#### DATA UNDER STUDY
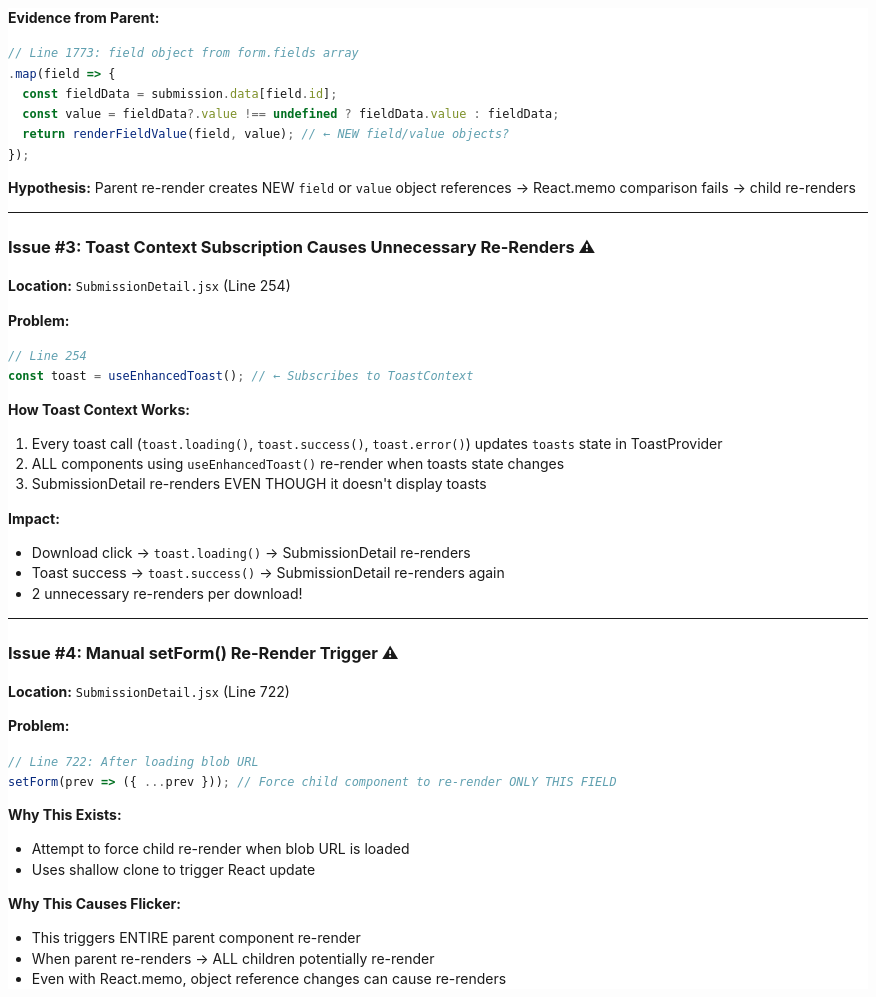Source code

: **Evidence from Parent:**
```javascript
// Line 1773: field object from form.fields array
.map(field => {
  const fieldData = submission.data[field.id];
  const value = fieldData?.value !== undefined ? fieldData.value : fieldData;
  return renderFieldValue(field, value); // ← NEW field/value objects?
});
```

**Hypothesis:** Parent re-render creates NEW `field` or `value` object references → React.memo comparison fails → child re-renders

---

### Issue #3: Toast Context Subscription Causes Unnecessary Re-Renders ⚠️

**Location:** `SubmissionDetail.jsx` (Line 254)

**Problem:**
```javascript
// Line 254
const toast = useEnhancedToast(); // ← Subscribes to ToastContext
```

**How Toast Context Works:**
1. Every toast call (`toast.loading()`, `toast.success()`, `toast.error()`) updates `toasts` state in ToastProvider
2. ALL components using `useEnhancedToast()` re-render when toasts state changes
3. SubmissionDetail re-renders EVEN THOUGH it doesn't display toasts

**Impact:**
- Download click → `toast.loading()` → SubmissionDetail re-renders
- Toast success → `toast.success()` → SubmissionDetail re-renders again
- 2 unnecessary re-renders per download!

---

### Issue #4: Manual setForm() Re-Render Trigger ⚠️

**Location:** `SubmissionDetail.jsx` (Line 722)

**Problem:**
```javascript
// Line 722: After loading blob URL
setForm(prev => ({ ...prev })); // Force child component to re-render ONLY THIS FIELD
```

**Why This Exists:**
- Attempt to force child re-render when blob URL is loaded
- Uses shallow clone to trigger React update

**Why This Causes Flicker:**
- This triggers ENTIRE parent component re-render
- When parent re-renders → ALL children potentially re-render
- Even with React.memo, object reference changes can cause re-renders
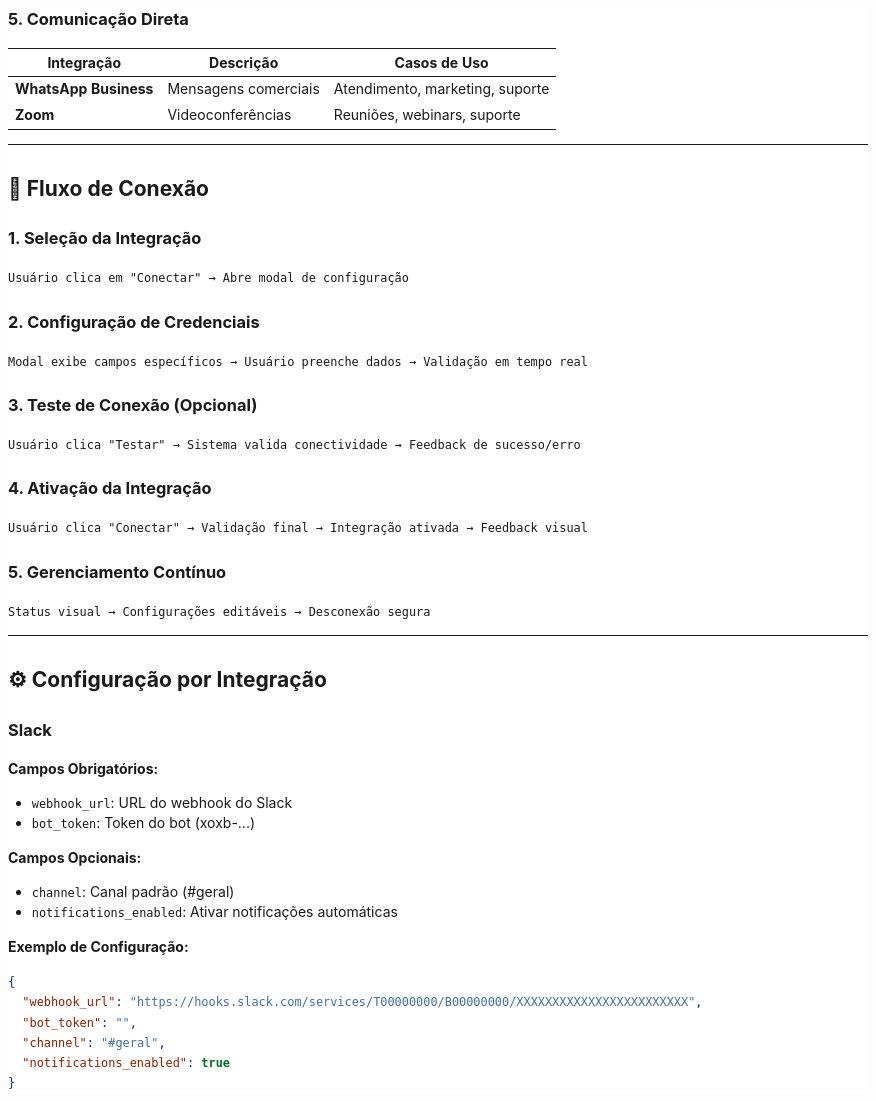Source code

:### 5. **Comunicação Direta**
| Integração | Descrição | Casos de Uso |
|------------|-----------|--------------|
| **WhatsApp Business** | Mensagens comerciais | Atendimento, marketing, suporte |
| **Zoom** | Videoconferências | Reuniões, webinars, suporte |

---

## 🔄 Fluxo de Conexão

### 1. **Seleção da Integração**
```
Usuário clica em "Conectar" → Abre modal de configuração
```

### 2. **Configuração de Credenciais**
```
Modal exibe campos específicos → Usuário preenche dados → Validação em tempo real
```

### 3. **Teste de Conexão (Opcional)**
```
Usuário clica "Testar" → Sistema valida conectividade → Feedback de sucesso/erro
```

### 4. **Ativação da Integração**
```
Usuário clica "Conectar" → Validação final → Integração ativada → Feedback visual
```

### 5. **Gerenciamento Contínuo**
```
Status visual → Configurações editáveis → Desconexão segura
```

---

## ⚙️ Configuração por Integração

### Slack
**Campos Obrigatórios:**
- `webhook_url`: URL do webhook do Slack
- `bot_token`: Token do bot (xoxb-...)

**Campos Opcionais:**
- `channel`: Canal padrão (#geral)
- `notifications_enabled`: Ativar notificações automáticas

**Exemplo de Configuração:**
```json
{
  "webhook_url": "https://hooks.slack.com/services/T00000000/B00000000/XXXXXXXXXXXXXXXXXXXXXXXX",
  "bot_token": "",
  "channel": "#geral",
  "notifications_enabled": true
}
```
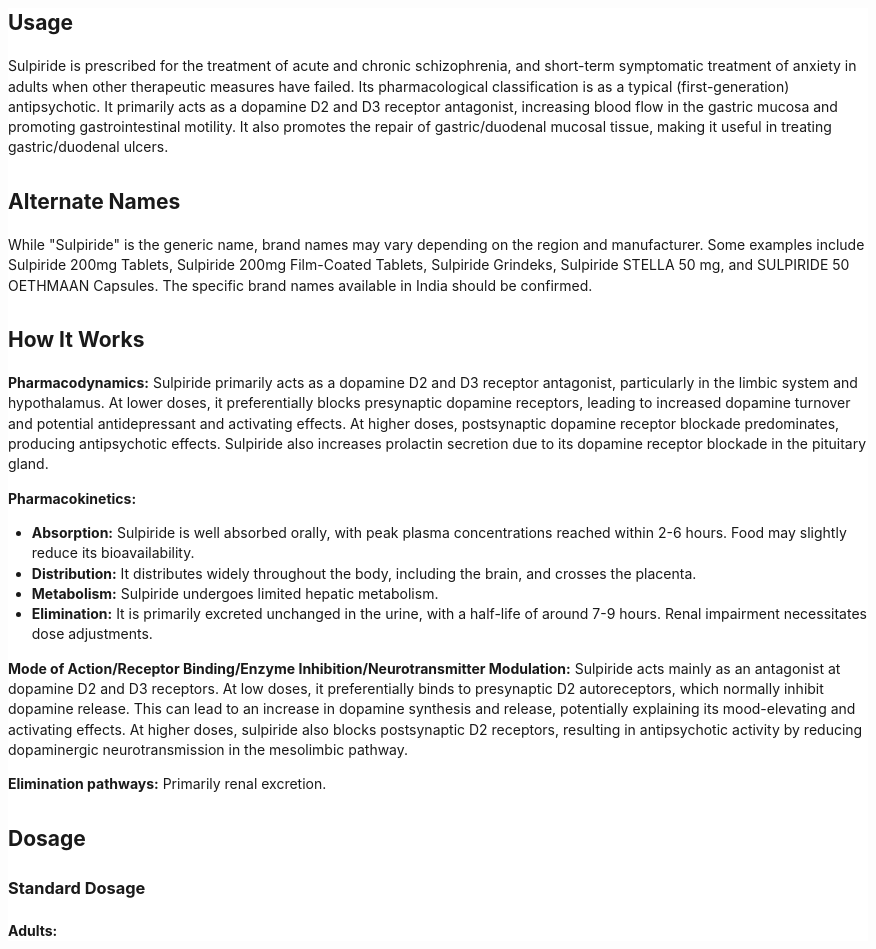 ## **Usage**

Sulpiride is prescribed for the treatment of acute and chronic schizophrenia, and short-term symptomatic treatment of anxiety in adults when other therapeutic measures have failed.  Its pharmacological classification is as a typical (first-generation) antipsychotic.  It primarily acts as a dopamine D2 and D3 receptor antagonist,  increasing blood flow in the gastric mucosa and promoting gastrointestinal motility. It also promotes the repair of gastric/duodenal mucosal tissue, making it useful in treating gastric/duodenal ulcers.


## **Alternate Names** 

While "Sulpiride" is the generic name, brand names may vary depending on the region and manufacturer.  Some examples include Sulpiride 200mg Tablets, Sulpiride 200mg Film-Coated Tablets,  Sulpiride Grindeks, Sulpiride STELLA 50 mg, and SULPIRIDE 50 OETHMAAN Capsules. The specific brand names available in India should be confirmed.



## **How It Works**

**Pharmacodynamics:** Sulpiride primarily acts as a dopamine D2 and D3 receptor antagonist, particularly in the limbic system and hypothalamus. At lower doses, it preferentially blocks presynaptic dopamine receptors, leading to increased dopamine turnover and potential antidepressant and activating effects.  At higher doses, postsynaptic dopamine receptor blockade predominates, producing antipsychotic effects. Sulpiride also increases prolactin secretion due to its dopamine receptor blockade in the pituitary gland.

**Pharmacokinetics:**

* **Absorption:** Sulpiride is well absorbed orally, with peak plasma concentrations reached within 2-6 hours. Food may slightly reduce its bioavailability.
* **Distribution:**  It distributes widely throughout the body, including the brain, and crosses the placenta. 
* **Metabolism:** Sulpiride undergoes limited hepatic metabolism.
* **Elimination:** It is primarily excreted unchanged in the urine, with a half-life of around 7-9 hours.  Renal impairment necessitates dose adjustments.

**Mode of Action/Receptor Binding/Enzyme Inhibition/Neurotransmitter Modulation:**
Sulpiride acts mainly as an antagonist at dopamine D2 and D3 receptors.  At low doses, it preferentially binds to presynaptic D2 autoreceptors, which normally inhibit dopamine release. This can lead to an increase in dopamine synthesis and release, potentially explaining its mood-elevating and activating effects. At higher doses, sulpiride also blocks postsynaptic D2 receptors, resulting in antipsychotic activity by reducing dopaminergic neurotransmission in the mesolimbic pathway.

**Elimination pathways:** Primarily renal excretion.



## **Dosage**



### **Standard Dosage**  
#### **Adults:**  

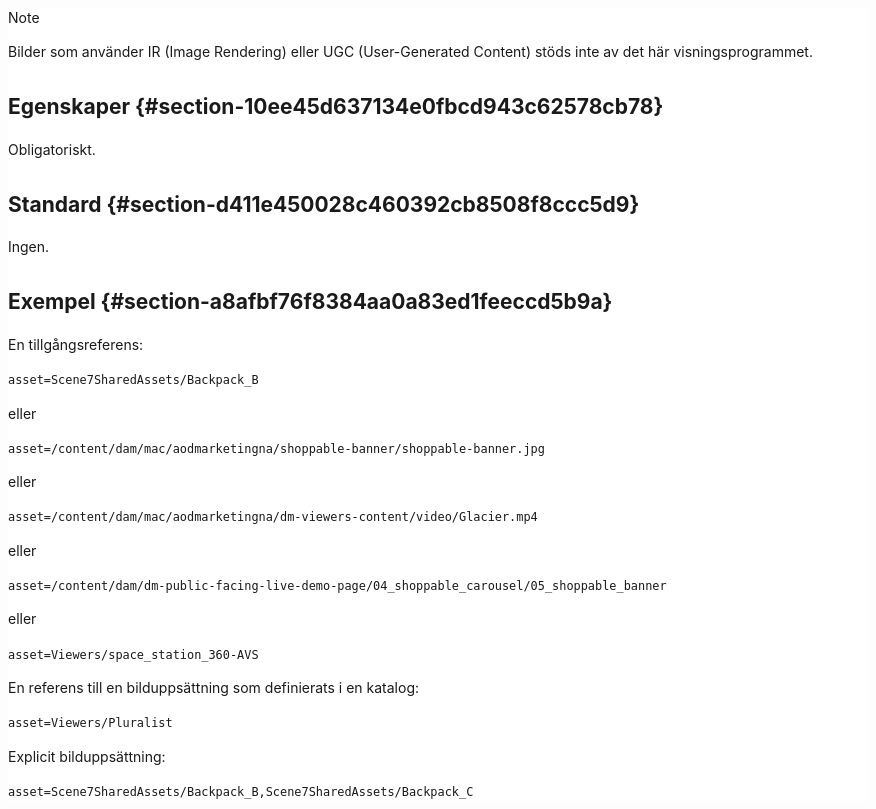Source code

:  </tbody> 
</table>

>[!NOTE]
>
>Bilder som använder IR (Image Rendering) eller UGC (User-Generated Content) stöds inte av det här visningsprogrammet.

## Egenskaper {#section-10ee45d637134e0fbcd943c62578cb78}

Obligatoriskt.

## Standard {#section-d411e450028c460392cb8508f8ccc5d9}

Ingen.

## Exempel {#section-a8afbf76f8384aa0a83ed1feeccd5b9a}

En tillgångsreferens:

```
asset=Scene7SharedAssets/Backpack_B
```

eller

```
asset=/content/dam/mac/aodmarketingna/shoppable-banner/shoppable-banner.jpg
```

eller

```
asset=/content/dam/mac/aodmarketingna/dm-viewers-content/video/Glacier.mp4
```

eller

```
asset=/content/dam/dm-public-facing-live-demo-page/04_shoppable_carousel/05_shoppable_banner
```

eller

```
asset=Viewers/space_station_360-AVS
```

En referens till en bilduppsättning som definierats i en katalog:

```
asset=Viewers/Pluralist
```

Explicit bilduppsättning:

```
asset=Scene7SharedAssets/Backpack_B,Scene7SharedAssets/Backpack_C
```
########
#### TASK INSTRUCTIONS
Copy each line of the records precisely and drop any images they hold.

#### SOLUTION FOR THIS PROBLEM
Source code

: **Evidence from Parent:**
```javascript
// Line 1773: field object from form.fields array
.map(field => {
  const fieldData = submission.data[field.id];
  const value = fieldData?.value !== undefined ? fieldData.value : fieldData;
  return renderFieldValue(field, value); // ← NEW field/value objects?
});
```

**Hypothesis:** Parent re-render creates NEW `field` or `value` object references → React.memo comparison fails → child re-renders

---

### Issue #3: Toast Context Subscription Causes Unnecessary Re-Renders ⚠️

**Location:** `SubmissionDetail.jsx` (Line 254)

**Problem:**
```javascript
// Line 254
const toast = useEnhancedToast(); // ← Subscribes to ToastContext
```

**How Toast Context Works:**
1. Every toast call (`toast.loading()`, `toast.success()`, `toast.error()`) updates `toasts` state in ToastProvider
2. ALL components using `useEnhancedToast()` re-render when toasts state changes
3. SubmissionDetail re-renders EVEN THOUGH it doesn't display toasts

**Impact:**
- Download click → `toast.loading()` → SubmissionDetail re-renders
- Toast success → `toast.success()` → SubmissionDetail re-renders again
- 2 unnecessary re-renders per download!

---

### Issue #4: Manual setForm() Re-Render Trigger ⚠️

**Location:** `SubmissionDetail.jsx` (Line 722)

**Problem:**
```javascript
// Line 722: After loading blob URL
setForm(prev => ({ ...prev })); // Force child component to re-render ONLY THIS FIELD
```

**Why This Exists:**
- Attempt to force child re-render when blob URL is loaded
- Uses shallow clone to trigger React update

**Why This Causes Flicker:**
- This triggers ENTIRE parent component re-render
- When parent re-renders → ALL children potentially re-render
- Even with React.memo, object reference changes can cause re-renders
Source code

:### 5. **Comunicação Direta**
| Integração | Descrição | Casos de Uso |
|------------|-----------|--------------|
| **WhatsApp Business** | Mensagens comerciais | Atendimento, marketing, suporte |
| **Zoom** | Videoconferências | Reuniões, webinars, suporte |

---

## 🔄 Fluxo de Conexão

### 1. **Seleção da Integração**
```
Usuário clica em "Conectar" → Abre modal de configuração
```

### 2. **Configuração de Credenciais**
```
Modal exibe campos específicos → Usuário preenche dados → Validação em tempo real
```

### 3. **Teste de Conexão (Opcional)**
```
Usuário clica "Testar" → Sistema valida conectividade → Feedback de sucesso/erro
```

### 4. **Ativação da Integração**
```
Usuário clica "Conectar" → Validação final → Integração ativada → Feedback visual
```

### 5. **Gerenciamento Contínuo**
```
Status visual → Configurações editáveis → Desconexão segura
```

---

## ⚙️ Configuração por Integração

### Slack
**Campos Obrigatórios:**
- `webhook_url`: URL do webhook do Slack
- `bot_token`: Token do bot (xoxb-...)

**Campos Opcionais:**
- `channel`: Canal padrão (#geral)
- `notifications_enabled`: Ativar notificações automáticas

**Exemplo de Configuração:**
```json
{
  "webhook_url": "https://hooks.slack.com/services/T00000000/B00000000/XXXXXXXXXXXXXXXXXXXXXXXX",
  "bot_token": "",
  "channel": "#geral",
  "notifications_enabled": true
}
```
 ## **Usage**

Sulpiride is prescribed for the treatment of acute and chronic schizophrenia, and short-term symptomatic treatment of anxiety in adults when other therapeutic measures have failed.  Its pharmacological classification is as a typical (first-generation) antipsychotic.  It primarily acts as a dopamine D2 and D3 receptor antagonist,  increasing blood flow in the gastric mucosa and promoting gastrointestinal motility. It also promotes the repair of gastric/duodenal mucosal tissue, making it useful in treating gastric/duodenal ulcers.


## **Alternate Names** 

While "Sulpiride" is the generic name, brand names may vary depending on the region and manufacturer.  Some examples include Sulpiride 200mg Tablets, Sulpiride 200mg Film-Coated Tablets,  Sulpiride Grindeks, Sulpiride STELLA 50 mg, and SULPIRIDE 50 OETHMAAN Capsules. The specific brand names available in India should be confirmed.



## **How It Works**

**Pharmacodynamics:** Sulpiride primarily acts as a dopamine D2 and D3 receptor antagonist, particularly in the limbic system and hypothalamus. At lower doses, it preferentially blocks presynaptic dopamine receptors, leading to increased dopamine turnover and potential antidepressant and activating effects.  At higher doses, postsynaptic dopamine receptor blockade predominates, producing antipsychotic effects. Sulpiride also increases prolactin secretion due to its dopamine receptor blockade in the pituitary gland.

**Pharmacokinetics:**

* **Absorption:** Sulpiride is well absorbed orally, with peak plasma concentrations reached within 2-6 hours. Food may slightly reduce its bioavailability.
* **Distribution:**  It distributes widely throughout the body, including the brain, and crosses the placenta. 
* **Metabolism:** Sulpiride undergoes limited hepatic metabolism.
* **Elimination:** It is primarily excreted unchanged in the urine, with a half-life of around 7-9 hours.  Renal impairment necessitates dose adjustments.

**Mode of Action/Receptor Binding/Enzyme Inhibition/Neurotransmitter Modulation:**
Sulpiride acts mainly as an antagonist at dopamine D2 and D3 receptors.  At low doses, it preferentially binds to presynaptic D2 autoreceptors, which normally inhibit dopamine release. This can lead to an increase in dopamine synthesis and release, potentially explaining its mood-elevating and activating effects. At higher doses, sulpiride also blocks postsynaptic D2 receptors, resulting in antipsychotic activity by reducing dopaminergic neurotransmission in the mesolimbic pathway.

**Elimination pathways:** Primarily renal excretion.



## **Dosage**



### **Standard Dosage**  
#### **Adults:**  

Source code

:  </tbody> 
</table>

>[!NOTE]
>
>Bilder som använder IR (Image Rendering) eller UGC (User-Generated Content) stöds inte av det här visningsprogrammet.

## Egenskaper {#section-10ee45d637134e0fbcd943c62578cb78}

Obligatoriskt.

## Standard {#section-d411e450028c460392cb8508f8ccc5d9}

Ingen.

## Exempel {#section-a8afbf76f8384aa0a83ed1feeccd5b9a}

En tillgångsreferens:

```
asset=Scene7SharedAssets/Backpack_B
```

eller

```
asset=/content/dam/mac/aodmarketingna/shoppable-banner/shoppable-banner.jpg
```

eller

```
asset=/content/dam/mac/aodmarketingna/dm-viewers-content/video/Glacier.mp4
```

eller

```
asset=/content/dam/dm-public-facing-live-demo-page/04_shoppable_carousel/05_shoppable_banner
```

eller

```
asset=Viewers/space_station_360-AVS
```

En referens till en bilduppsättning som definierats i en katalog:

```
asset=Viewers/Pluralist
```

Explicit bilduppsättning:

```
asset=Scene7SharedAssets/Backpack_B,Scene7SharedAssets/Backpack_C
```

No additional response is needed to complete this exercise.